◆ PROBLEM STATEMENT ◆
From the entries, filter out every line that lacks "linejoin" and copy the rest.

(Collected data)
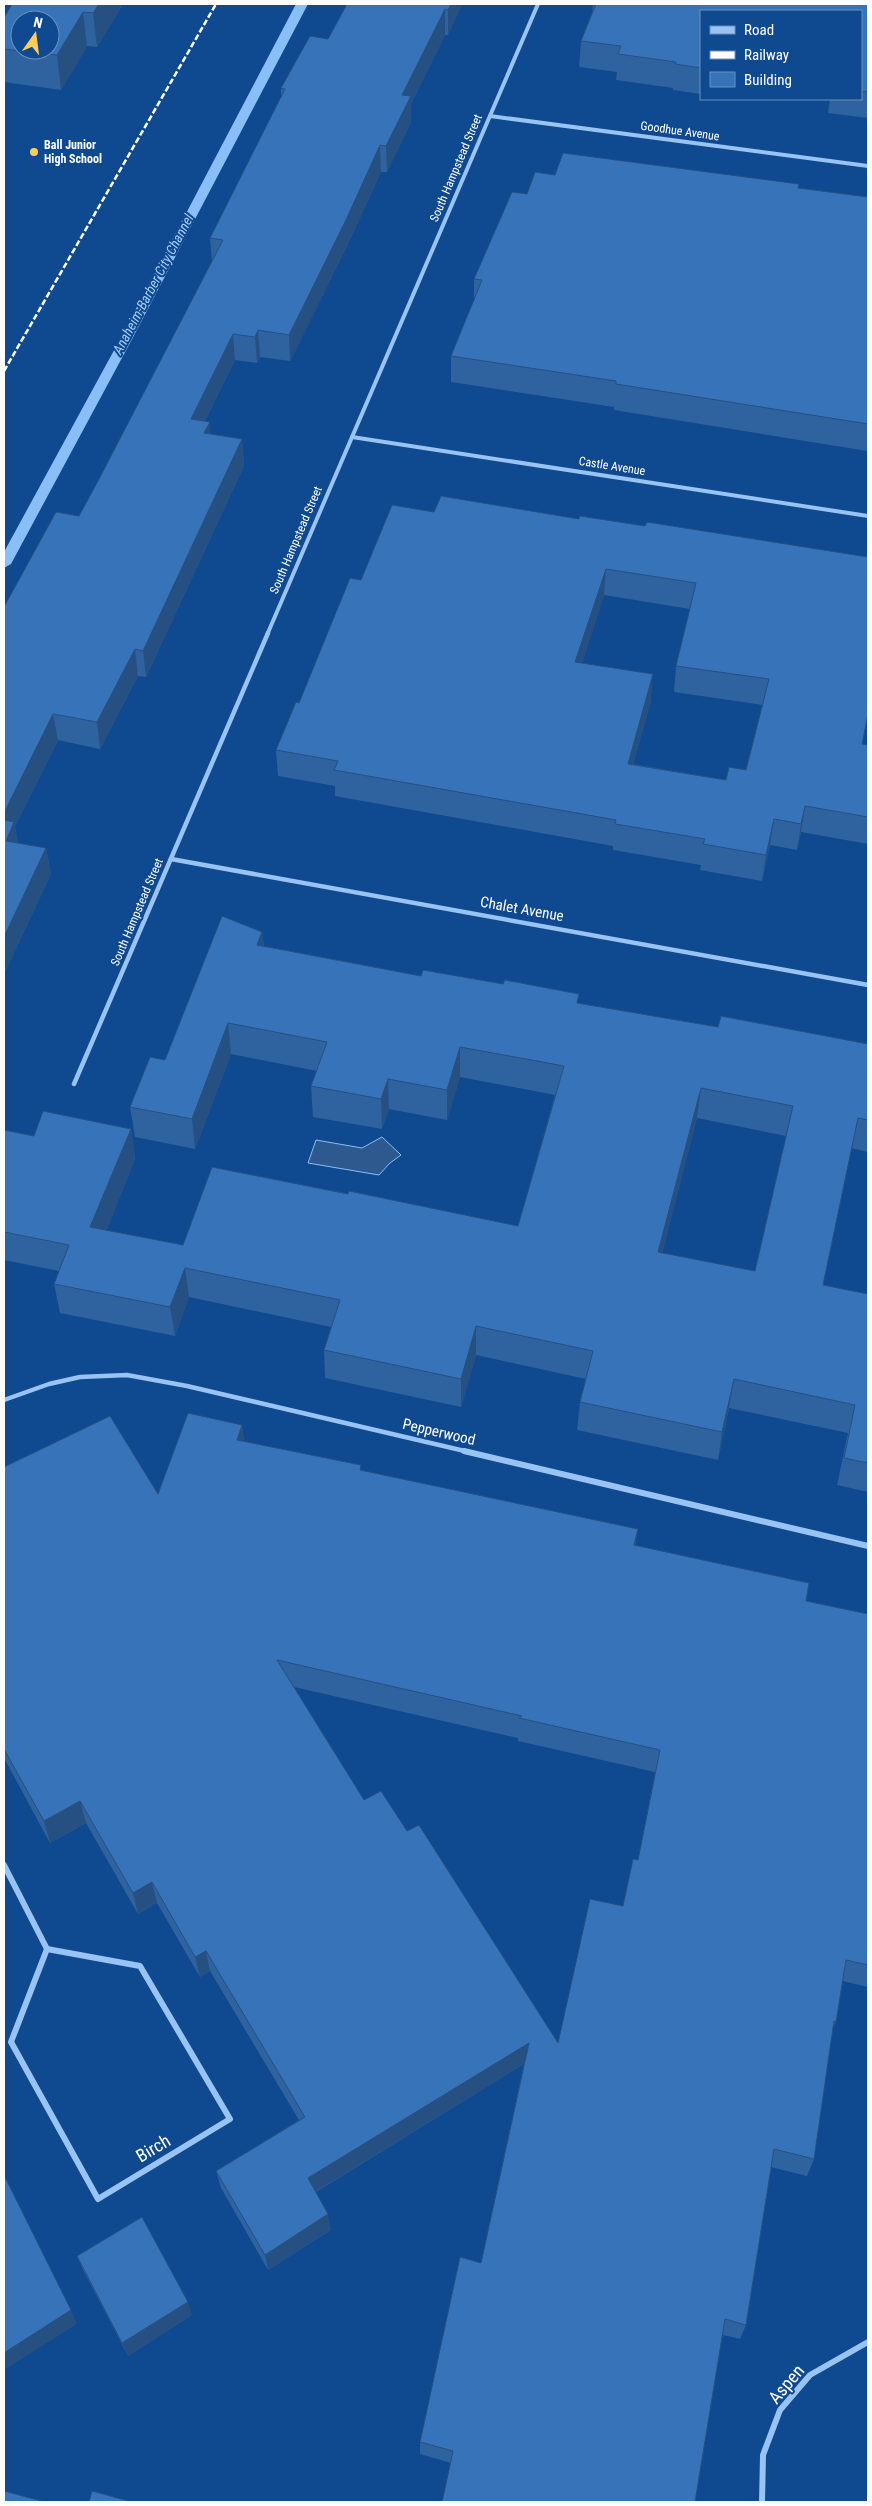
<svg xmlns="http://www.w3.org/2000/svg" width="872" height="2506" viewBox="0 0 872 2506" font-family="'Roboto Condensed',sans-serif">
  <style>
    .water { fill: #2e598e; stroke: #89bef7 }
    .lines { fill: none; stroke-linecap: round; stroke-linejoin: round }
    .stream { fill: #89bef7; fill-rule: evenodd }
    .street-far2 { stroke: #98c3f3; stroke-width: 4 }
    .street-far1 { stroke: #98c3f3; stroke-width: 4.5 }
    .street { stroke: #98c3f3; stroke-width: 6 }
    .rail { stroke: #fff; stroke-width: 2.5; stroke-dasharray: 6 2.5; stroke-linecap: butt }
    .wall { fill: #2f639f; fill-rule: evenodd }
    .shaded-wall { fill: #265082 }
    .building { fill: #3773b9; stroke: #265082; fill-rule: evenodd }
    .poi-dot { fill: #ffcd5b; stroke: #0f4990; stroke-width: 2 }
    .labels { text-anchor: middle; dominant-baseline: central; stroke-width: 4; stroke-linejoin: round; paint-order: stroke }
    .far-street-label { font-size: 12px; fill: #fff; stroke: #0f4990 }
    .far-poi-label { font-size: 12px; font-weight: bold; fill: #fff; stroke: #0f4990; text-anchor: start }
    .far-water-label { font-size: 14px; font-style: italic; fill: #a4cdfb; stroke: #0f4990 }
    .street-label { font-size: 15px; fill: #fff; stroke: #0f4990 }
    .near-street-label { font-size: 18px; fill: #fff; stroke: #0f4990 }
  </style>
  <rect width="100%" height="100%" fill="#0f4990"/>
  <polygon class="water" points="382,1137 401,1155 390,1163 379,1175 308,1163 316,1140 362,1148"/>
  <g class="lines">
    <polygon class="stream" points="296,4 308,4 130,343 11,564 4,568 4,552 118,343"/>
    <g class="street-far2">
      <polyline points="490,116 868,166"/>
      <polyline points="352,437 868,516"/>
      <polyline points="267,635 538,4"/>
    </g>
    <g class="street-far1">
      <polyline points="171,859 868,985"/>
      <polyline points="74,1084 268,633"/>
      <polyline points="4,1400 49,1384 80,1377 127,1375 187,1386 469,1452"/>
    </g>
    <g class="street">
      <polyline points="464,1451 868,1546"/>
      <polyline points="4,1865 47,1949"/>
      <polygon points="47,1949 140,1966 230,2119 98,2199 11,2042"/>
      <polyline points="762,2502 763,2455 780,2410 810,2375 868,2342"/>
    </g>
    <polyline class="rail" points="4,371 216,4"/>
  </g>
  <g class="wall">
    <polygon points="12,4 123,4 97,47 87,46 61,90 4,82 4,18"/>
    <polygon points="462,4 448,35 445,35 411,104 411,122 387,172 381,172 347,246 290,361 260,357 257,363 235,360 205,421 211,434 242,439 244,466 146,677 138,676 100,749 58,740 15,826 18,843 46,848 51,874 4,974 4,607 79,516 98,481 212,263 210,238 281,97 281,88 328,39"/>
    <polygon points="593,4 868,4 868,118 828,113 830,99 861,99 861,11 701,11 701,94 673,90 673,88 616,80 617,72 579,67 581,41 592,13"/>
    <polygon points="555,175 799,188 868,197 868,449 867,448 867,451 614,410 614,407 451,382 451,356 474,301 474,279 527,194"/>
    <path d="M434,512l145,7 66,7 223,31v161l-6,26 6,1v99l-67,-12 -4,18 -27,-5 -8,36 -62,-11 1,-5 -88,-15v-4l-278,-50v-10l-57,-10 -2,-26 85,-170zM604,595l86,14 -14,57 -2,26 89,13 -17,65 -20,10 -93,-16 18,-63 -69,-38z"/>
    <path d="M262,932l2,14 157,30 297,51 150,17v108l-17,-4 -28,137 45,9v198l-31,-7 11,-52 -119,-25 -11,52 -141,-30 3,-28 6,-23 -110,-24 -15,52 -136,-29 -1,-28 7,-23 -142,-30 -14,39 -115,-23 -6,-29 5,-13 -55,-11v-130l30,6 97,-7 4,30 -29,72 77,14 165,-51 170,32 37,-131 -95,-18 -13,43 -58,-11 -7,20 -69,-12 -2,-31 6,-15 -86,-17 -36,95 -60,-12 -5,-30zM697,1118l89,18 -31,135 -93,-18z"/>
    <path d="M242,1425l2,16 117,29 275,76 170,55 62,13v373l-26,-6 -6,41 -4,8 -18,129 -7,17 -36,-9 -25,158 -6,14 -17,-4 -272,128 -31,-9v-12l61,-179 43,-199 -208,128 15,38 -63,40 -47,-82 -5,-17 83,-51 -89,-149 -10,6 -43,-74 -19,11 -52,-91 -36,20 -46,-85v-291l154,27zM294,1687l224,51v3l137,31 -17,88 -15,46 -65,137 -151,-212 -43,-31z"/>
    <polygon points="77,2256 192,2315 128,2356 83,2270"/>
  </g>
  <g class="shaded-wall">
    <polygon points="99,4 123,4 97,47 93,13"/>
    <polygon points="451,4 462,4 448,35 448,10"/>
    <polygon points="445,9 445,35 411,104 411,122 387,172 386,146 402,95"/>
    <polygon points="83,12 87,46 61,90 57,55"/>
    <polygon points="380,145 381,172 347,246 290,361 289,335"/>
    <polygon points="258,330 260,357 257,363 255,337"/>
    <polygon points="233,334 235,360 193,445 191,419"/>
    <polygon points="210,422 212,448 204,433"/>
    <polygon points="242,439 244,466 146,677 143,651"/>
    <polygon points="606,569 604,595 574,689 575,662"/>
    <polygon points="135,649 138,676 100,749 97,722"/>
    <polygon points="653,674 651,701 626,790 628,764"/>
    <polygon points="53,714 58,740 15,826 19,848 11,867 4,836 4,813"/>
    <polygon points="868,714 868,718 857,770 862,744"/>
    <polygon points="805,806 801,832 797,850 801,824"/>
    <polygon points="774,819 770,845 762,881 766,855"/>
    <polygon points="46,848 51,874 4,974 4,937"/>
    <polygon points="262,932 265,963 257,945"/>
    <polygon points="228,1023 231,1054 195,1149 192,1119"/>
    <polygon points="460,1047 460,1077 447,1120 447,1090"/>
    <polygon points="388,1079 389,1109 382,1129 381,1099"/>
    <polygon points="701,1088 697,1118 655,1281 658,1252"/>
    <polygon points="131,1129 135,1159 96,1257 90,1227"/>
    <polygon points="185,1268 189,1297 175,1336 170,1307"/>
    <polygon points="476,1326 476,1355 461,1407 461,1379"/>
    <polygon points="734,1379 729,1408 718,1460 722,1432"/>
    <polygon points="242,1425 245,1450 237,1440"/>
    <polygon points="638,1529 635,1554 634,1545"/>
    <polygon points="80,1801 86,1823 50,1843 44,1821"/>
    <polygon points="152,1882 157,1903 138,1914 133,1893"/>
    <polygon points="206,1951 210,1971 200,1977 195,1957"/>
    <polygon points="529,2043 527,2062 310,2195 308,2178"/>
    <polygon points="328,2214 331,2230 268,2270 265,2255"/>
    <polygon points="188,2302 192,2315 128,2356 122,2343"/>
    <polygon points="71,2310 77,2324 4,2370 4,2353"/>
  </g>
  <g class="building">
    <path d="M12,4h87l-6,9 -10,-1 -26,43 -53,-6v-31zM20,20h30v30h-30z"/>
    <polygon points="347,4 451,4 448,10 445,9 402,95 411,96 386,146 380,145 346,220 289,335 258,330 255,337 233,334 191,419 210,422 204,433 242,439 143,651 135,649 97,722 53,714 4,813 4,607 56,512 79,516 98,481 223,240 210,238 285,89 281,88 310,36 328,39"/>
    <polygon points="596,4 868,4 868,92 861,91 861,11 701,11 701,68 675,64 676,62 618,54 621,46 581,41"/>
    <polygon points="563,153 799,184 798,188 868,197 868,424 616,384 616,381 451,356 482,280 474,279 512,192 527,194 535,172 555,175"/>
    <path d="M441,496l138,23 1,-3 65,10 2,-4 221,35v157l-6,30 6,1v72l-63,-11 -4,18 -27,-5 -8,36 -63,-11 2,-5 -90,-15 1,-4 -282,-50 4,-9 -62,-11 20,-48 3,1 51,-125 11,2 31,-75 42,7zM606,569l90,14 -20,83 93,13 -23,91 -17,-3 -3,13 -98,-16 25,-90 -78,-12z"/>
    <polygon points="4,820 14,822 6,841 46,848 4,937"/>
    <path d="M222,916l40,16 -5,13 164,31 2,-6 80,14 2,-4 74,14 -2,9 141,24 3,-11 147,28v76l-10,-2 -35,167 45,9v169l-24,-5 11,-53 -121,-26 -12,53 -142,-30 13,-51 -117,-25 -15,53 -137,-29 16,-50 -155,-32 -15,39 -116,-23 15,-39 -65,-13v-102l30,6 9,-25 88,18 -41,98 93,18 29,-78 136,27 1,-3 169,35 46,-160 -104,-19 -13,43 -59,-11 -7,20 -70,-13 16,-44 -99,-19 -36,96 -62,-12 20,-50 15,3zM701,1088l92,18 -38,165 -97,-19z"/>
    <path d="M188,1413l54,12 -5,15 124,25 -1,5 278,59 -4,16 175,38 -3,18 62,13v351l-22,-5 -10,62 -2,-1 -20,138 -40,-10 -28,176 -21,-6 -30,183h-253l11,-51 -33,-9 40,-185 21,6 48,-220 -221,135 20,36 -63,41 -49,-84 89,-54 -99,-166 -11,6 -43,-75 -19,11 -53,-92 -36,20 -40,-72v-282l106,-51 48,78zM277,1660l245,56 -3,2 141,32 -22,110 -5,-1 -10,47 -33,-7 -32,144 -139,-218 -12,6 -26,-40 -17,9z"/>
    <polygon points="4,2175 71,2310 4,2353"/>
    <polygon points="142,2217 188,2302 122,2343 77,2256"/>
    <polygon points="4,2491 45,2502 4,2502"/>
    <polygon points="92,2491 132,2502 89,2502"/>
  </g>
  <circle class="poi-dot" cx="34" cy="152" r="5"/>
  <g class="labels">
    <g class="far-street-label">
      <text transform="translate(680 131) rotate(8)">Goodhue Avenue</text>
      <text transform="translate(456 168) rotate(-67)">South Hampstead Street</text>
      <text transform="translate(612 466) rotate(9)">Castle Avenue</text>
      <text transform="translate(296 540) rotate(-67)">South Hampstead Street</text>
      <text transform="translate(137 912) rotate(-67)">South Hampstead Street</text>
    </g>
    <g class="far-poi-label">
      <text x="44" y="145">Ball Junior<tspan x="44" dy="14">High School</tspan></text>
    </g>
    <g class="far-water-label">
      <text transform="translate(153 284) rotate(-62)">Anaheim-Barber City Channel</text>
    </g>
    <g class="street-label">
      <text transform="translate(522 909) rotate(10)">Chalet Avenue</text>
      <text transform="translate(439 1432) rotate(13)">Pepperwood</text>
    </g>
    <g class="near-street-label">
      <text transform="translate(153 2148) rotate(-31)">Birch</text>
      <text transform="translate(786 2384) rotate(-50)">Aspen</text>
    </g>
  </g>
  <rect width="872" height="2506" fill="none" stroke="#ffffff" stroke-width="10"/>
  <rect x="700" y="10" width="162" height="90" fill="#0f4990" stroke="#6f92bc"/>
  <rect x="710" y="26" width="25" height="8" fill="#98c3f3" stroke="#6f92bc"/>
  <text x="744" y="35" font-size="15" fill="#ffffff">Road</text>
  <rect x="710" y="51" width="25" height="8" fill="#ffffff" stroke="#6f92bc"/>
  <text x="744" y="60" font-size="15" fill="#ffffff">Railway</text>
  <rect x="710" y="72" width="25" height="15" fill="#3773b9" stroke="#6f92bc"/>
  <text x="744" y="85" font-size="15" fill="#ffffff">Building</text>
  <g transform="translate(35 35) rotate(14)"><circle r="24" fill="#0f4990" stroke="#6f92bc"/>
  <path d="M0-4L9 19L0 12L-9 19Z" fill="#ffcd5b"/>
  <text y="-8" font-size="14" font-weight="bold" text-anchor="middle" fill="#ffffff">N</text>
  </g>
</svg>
---
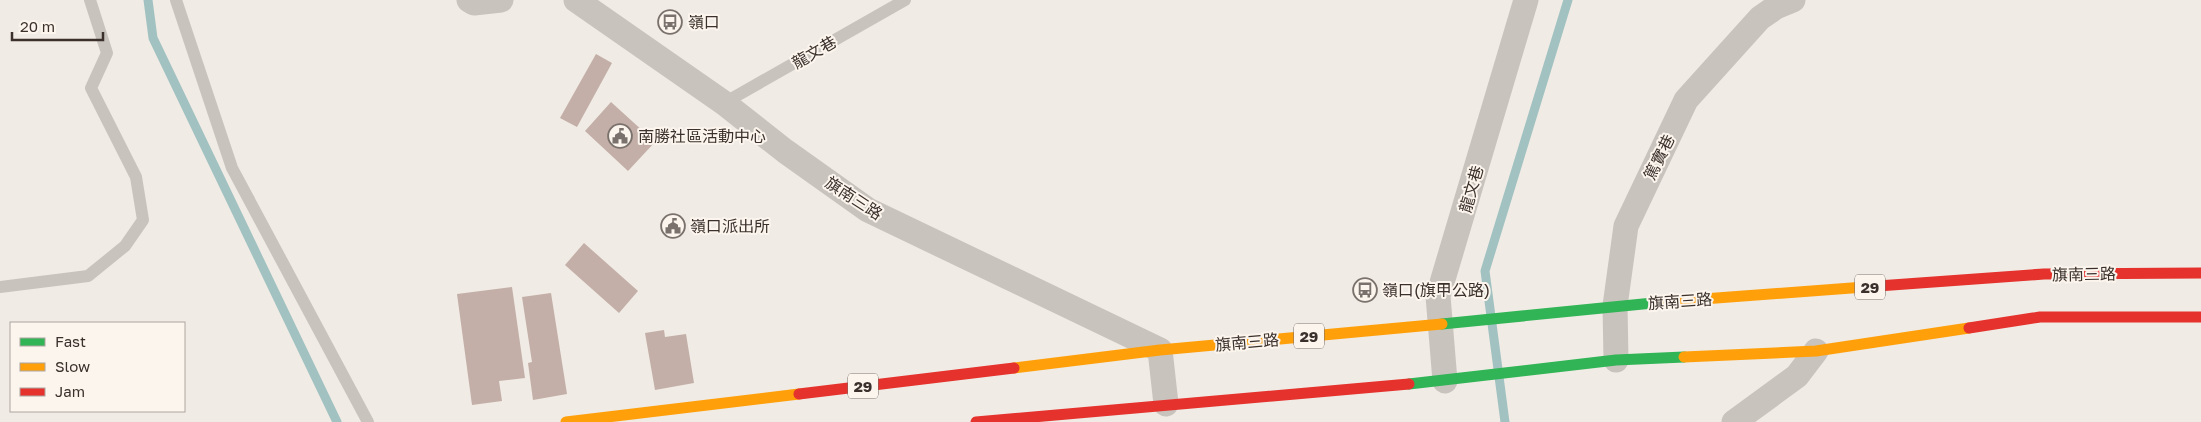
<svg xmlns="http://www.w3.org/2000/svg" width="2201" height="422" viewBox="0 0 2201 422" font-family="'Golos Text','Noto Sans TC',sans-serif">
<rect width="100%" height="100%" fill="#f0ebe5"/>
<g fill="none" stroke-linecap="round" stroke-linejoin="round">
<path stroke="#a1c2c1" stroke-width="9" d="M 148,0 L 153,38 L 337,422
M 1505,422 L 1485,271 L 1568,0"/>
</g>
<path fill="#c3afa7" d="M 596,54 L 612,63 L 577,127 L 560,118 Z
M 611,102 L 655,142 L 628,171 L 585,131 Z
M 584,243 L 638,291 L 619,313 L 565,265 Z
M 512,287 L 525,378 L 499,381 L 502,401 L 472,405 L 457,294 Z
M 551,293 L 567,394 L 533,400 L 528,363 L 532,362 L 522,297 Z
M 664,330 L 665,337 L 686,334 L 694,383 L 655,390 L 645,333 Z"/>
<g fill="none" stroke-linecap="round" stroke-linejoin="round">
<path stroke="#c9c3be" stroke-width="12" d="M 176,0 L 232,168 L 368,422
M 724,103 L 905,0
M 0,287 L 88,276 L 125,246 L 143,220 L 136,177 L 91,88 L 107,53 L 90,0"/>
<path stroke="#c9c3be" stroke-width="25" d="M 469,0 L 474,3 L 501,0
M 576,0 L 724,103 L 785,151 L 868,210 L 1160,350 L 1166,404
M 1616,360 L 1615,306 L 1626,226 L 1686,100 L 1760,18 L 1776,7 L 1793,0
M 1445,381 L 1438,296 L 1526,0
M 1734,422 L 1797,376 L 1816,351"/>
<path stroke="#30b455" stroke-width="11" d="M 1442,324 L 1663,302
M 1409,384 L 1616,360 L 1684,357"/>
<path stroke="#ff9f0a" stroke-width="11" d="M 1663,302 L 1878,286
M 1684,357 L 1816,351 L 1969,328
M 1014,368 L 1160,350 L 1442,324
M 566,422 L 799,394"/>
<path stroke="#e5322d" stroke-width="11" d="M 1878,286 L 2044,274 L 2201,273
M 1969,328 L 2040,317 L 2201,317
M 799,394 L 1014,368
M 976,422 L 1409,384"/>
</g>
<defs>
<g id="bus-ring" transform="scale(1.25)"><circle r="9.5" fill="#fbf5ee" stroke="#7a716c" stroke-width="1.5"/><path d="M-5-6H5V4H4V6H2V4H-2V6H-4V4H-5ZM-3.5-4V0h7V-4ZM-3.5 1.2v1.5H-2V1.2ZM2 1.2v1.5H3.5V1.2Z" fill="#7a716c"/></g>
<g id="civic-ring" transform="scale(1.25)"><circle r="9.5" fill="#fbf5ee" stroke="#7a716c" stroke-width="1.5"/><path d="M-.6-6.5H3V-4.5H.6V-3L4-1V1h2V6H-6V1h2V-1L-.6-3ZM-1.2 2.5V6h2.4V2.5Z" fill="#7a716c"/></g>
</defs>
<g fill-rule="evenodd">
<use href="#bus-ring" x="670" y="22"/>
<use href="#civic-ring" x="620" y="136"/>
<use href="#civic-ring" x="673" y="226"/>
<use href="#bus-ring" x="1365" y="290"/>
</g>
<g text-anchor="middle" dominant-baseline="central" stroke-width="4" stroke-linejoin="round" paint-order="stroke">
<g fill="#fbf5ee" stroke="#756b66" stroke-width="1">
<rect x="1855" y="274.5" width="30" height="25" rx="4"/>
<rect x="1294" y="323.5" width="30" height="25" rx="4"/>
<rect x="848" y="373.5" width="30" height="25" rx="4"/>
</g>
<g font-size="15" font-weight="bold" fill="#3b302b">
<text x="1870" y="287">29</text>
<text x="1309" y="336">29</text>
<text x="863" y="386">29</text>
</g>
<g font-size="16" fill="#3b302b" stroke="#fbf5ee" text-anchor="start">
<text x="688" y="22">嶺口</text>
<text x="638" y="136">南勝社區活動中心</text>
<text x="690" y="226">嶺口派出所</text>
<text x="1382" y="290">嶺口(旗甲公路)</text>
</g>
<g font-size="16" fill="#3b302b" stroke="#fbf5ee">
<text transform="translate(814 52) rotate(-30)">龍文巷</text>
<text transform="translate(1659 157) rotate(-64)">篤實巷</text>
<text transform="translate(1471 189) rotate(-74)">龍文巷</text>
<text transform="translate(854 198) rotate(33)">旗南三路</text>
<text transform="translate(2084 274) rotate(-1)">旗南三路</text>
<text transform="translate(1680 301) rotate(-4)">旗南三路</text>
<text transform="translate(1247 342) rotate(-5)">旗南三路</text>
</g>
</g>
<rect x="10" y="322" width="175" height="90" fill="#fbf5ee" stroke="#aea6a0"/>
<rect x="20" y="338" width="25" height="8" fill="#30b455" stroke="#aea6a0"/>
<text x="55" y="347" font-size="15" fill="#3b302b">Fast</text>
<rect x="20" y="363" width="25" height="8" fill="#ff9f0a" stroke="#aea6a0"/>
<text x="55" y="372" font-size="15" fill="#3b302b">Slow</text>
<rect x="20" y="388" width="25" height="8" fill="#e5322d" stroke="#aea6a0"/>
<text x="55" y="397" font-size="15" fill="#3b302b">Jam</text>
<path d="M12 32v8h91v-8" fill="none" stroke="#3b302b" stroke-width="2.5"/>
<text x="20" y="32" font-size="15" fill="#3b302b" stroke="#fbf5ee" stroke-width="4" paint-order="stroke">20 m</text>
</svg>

◆ SOLUTION TO THIS PROBLEM ◆
    .lines { fill: none; stroke-linecap: round; stroke-linejoin: round }
    .labels { text-anchor: middle; dominant-baseline: central; stroke-width: 4; stroke-linejoin: round; paint-order: stroke }
<g fill="none" stroke-linecap="round" stroke-linejoin="round">
<g fill="none" stroke-linecap="round" stroke-linejoin="round">
<g text-anchor="middle" dominant-baseline="central" stroke-width="4" stroke-linejoin="round" paint-order="stroke">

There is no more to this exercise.